I’m somewhat surprised that the ACLU has not opposed cell phones in schools. Who would have ever imagined that in the name of privacy and safety we would allow everyone to carry a camera to school and take a picture of anything there (e.g., students spitting in a teacher’s water bottle or a teacher filming the girls bathroom)? But that is precisely what has happened with cell phones. We can’t pry cell phones away from students. There is also great potential to abuse cell phones, as demonstrated with the FBI’s ability to remotely activate a cell phone’s microphone and use it to eavesdrop on nearby conversations. If cell phones are ever fitted with RFID tags, this entire debate could be over.
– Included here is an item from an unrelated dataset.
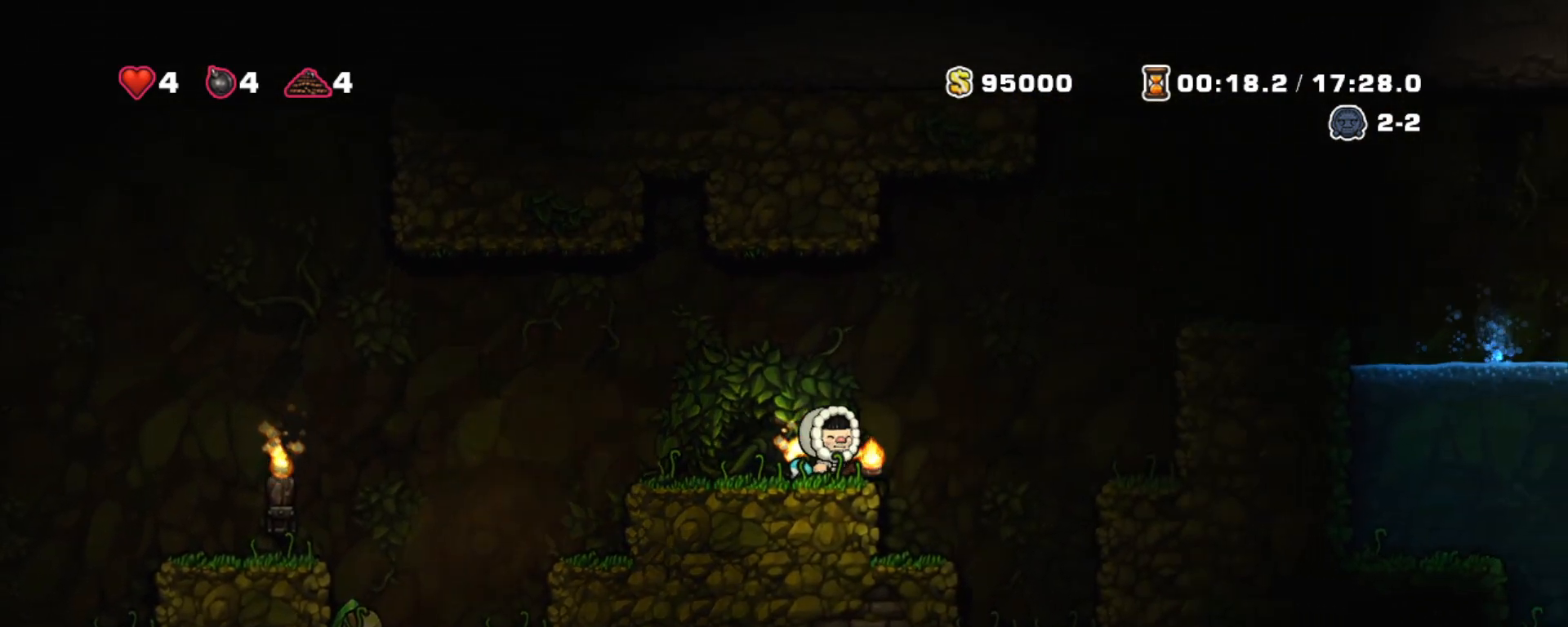
{"keys": ["left", "shift"], "events": [[50, "left", "down"]]}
Mr. Brown from the ACLU is right. There are safety and security concerns with RFID devices. However, he doesn’t seem to understand those concerns. RFID chips can be hacked and the information from those chips can be transferred to other chips. As an example if the RFID card allows access to a secured area, a bad person may pilfer the electronic codes and in essence make a copy of the electronic key, as demonstrated by James Van Bokkelen. If the chips do not have proper electronic safeguards the information may be overwritten or used illegitimately.

While I have not directly addressed testing, there are implications for using RFID chips in testing which I will discuss the next time I write. But today, I just couldn’t resist this topic. In my opinion, we need to ignore the fear mongering and we need to use this technology wisely. RFID technology is not a panacea, but it can solve real problems.